Exercise objective
Nothing after the line with "This was also" belongs in the copy; extract the lines below from the top through that line, pictures left out.

[Items from a data source]
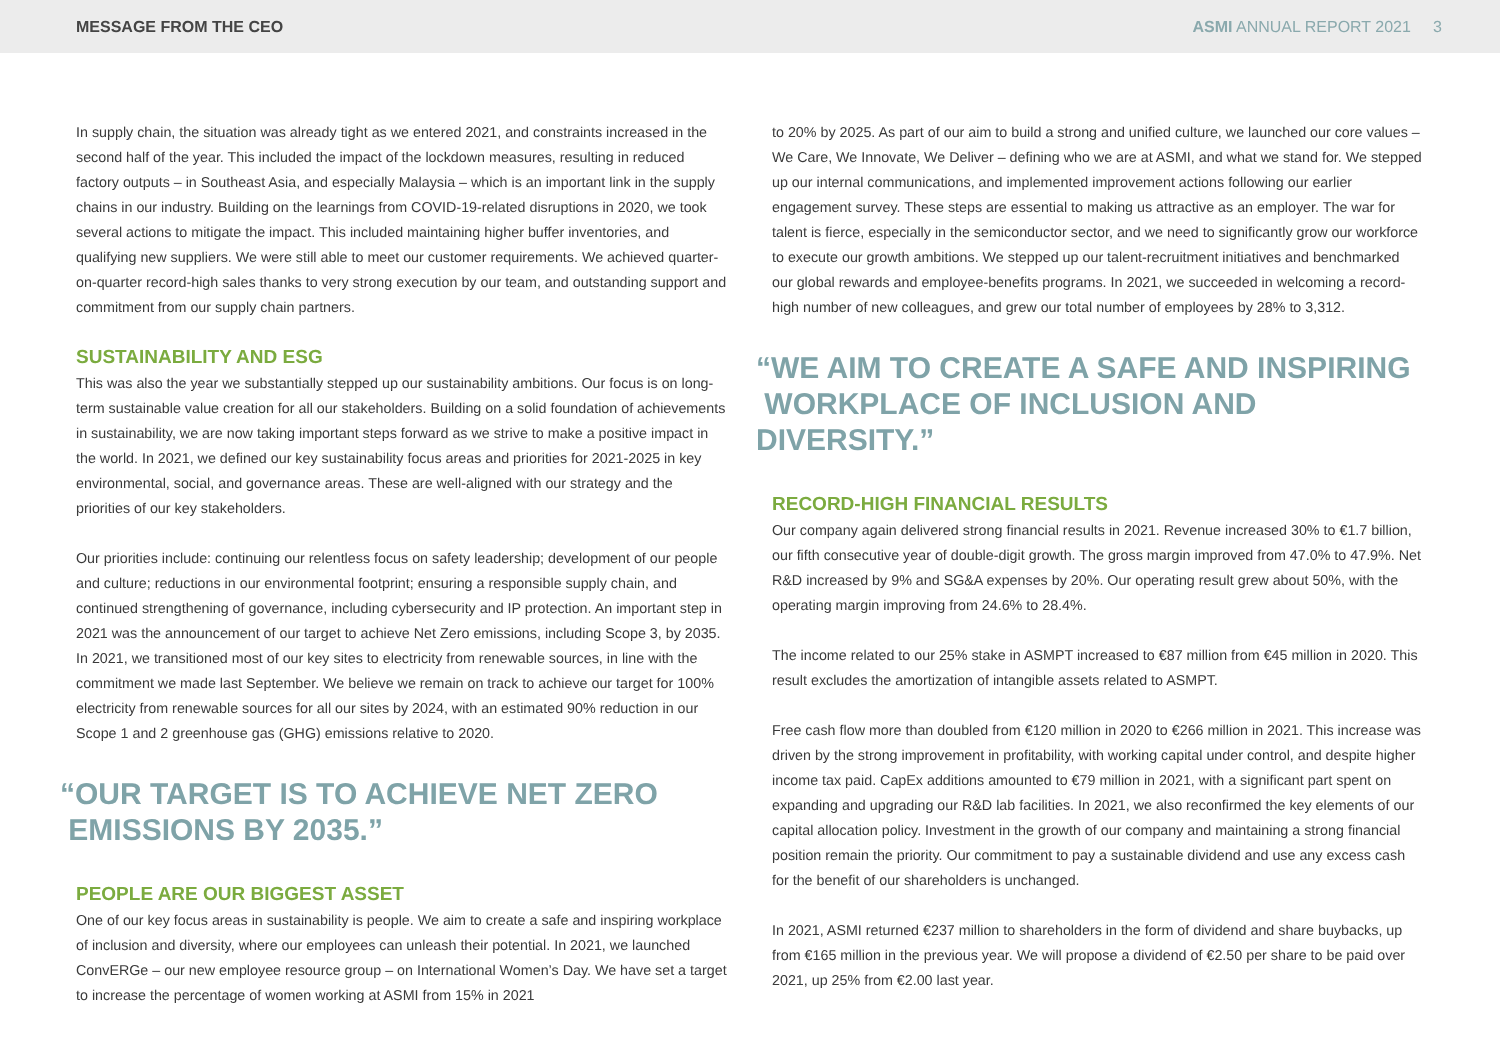MESSAGE FROM THE CEO ASMI ANNUAL REPORT 2021 3
In supply chain, the situation was already tight as we entered 2021, and constraints increased in the second half of the year. This included the impact of the lockdown measures, resulting in reduced factory outputs – in Southeast Asia, and especially Malaysia – which is an important link in the supply chains in our industry. Building on the learnings from COVID-19-related disruptions in 2020, we took several actions to mitigate the impact. This included maintaining higher buffer inventories, and qualifying new suppliers. We were still able to meet our customer requirements. We achieved quarter-on-quarter record-high sales thanks to very strong execution by our team, and outstanding support and commitment from our supply chain partners.
SUSTAINABILITY AND ESG
This was also the year we substantially stepped up our sustainability ambitions. Our focus is on long-term sustainable value creation for all our stakeholders. Building on a solid foundation of achievements in sustainability, we are now taking important steps forward as we strive to make a positive impact in the world. In 2021, we defined our key sustainability focus areas and priorities for 2021-2025 in key environmental, social, and governance areas. These are well-aligned with our strategy and the priorities of our key stakeholders.
Our priorities include: continuing our relentless focus on safety leadership; development of our people and culture; reductions in our environmental footprint; ensuring a responsible supply chain, and continued strengthening of governance, including cybersecurity and IP protection. An important step in 2021 was the announcement of our target to achieve Net Zero emissions, including Scope 3, by 2035. In 2021, we transitioned most of our key sites to electricity from renewable sources, in line with the commitment we made last September. We believe we remain on track to achieve our target for 100% electricity from renewable sources for all our sites by 2024, with an estimated 90% reduction in our Scope 1 and 2 greenhouse gas (GHG) emissions relative to 2020.
“OUR TARGET IS TO ACHIEVE NET ZERO
EMISSIONS BY 2035.”
PEOPLE ARE OUR BIGGEST ASSET
One of our key focus areas in sustainability is people. We aim to create a safe and inspiring workplace of inclusion and diversity, where our employees can unleash their potential. In 2021, we launched ConvERGe – our new employee resource group – on International Women’s Day. We have set a target to increase the percentage of women working at ASMI from 15% in 2021
to 20% by 2025. As part of our aim to build a strong and unified culture, we launched our core values – We Care, We Innovate, We Deliver – defining who we are at ASMI, and what we stand for. We stepped up our internal communications, and implemented improvement actions following our earlier engagement survey. These steps are essential to making us attractive as an employer. The war for talent is fierce, especially in the semiconductor sector, and we need to significantly grow our workforce to execute our growth ambitions. We stepped up our talent-recruitment initiatives and benchmarked our global rewards and employee-benefits programs. In 2021, we succeeded in welcoming a record-high number of new colleagues, and grew our total number of employees by 28% to 3,312.
“WE AIM TO CREATE A SAFE AND INSPIRING
WORKPLACE OF INCLUSION AND DIVERSITY.”
RECORD-HIGH FINANCIAL RESULTS
Our company again delivered strong financial results in 2021. Revenue increased 30% to €1.7 billion, our fifth consecutive year of double-digit growth. The gross margin improved from 47.0% to 47.9%. Net R&D increased by 9% and SG&A expenses by 20%. Our operating result grew about 50%, with the operating margin improving from 24.6% to 28.4%.
The income related to our 25% stake in ASMPT increased to €87 million from €45 million in 2020. This result excludes the amortization of intangible assets related to ASMPT.
Free cash flow more than doubled from €120 million in 2020 to €266 million in 2021. This increase was driven by the strong improvement in profitability, with working capital under control, and despite higher income tax paid. CapEx additions amounted to €79 million in 2021, with a significant part spent on expanding and upgrading our R&D lab facilities. In 2021, we also reconfirmed the key elements of our capital allocation policy. Investment in the growth of our company and maintaining a strong financial position remain the priority. Our commitment to pay a sustainable dividend and use any excess cash for the benefit of our shareholders is unchanged.
In 2021, ASMI returned €237 million to shareholders in the form of dividend and share buybacks, up from €165 million in the previous year. We will propose a dividend of €2.50 per share to be paid over 2021, up 25% from €2.00 last year.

Result of the exercise
MESSAGE FROM THE CEO ASMI ANNUAL REPORT 2021 3
In supply chain, the situation was already tight as we entered 2021, and constraints increased in the second half of the year. This included the impact of the lockdown measures, resulting in reduced factory outputs – in Southeast Asia, and especially Malaysia – which is an important link in the supply chains in our industry. Building on the learnings from COVID-19-related disruptions in 2020, we took several actions to mitigate the impact. This included maintaining higher buffer inventories, and qualifying new suppliers. We were still able to meet our customer requirements. We achieved quarter-on-quarter record-high sales thanks to very strong execution by our team, and outstanding support and commitment from our supply chain partners.
SUSTAINABILITY AND ESG
This was also the year we substantially stepped up our sustainability ambitions. Our focus is on long-term sustainable value creation for all our stakeholders. Building on a solid foundation of achievements in sustainability, we are now taking important steps forward as we strive to make a positive impact in the world. In 2021, we defined our key sustainability focus areas and priorities for 2021-2025 in key environmental, social, and governance areas. These are well-aligned with our strategy and the priorities of our key stakeholders.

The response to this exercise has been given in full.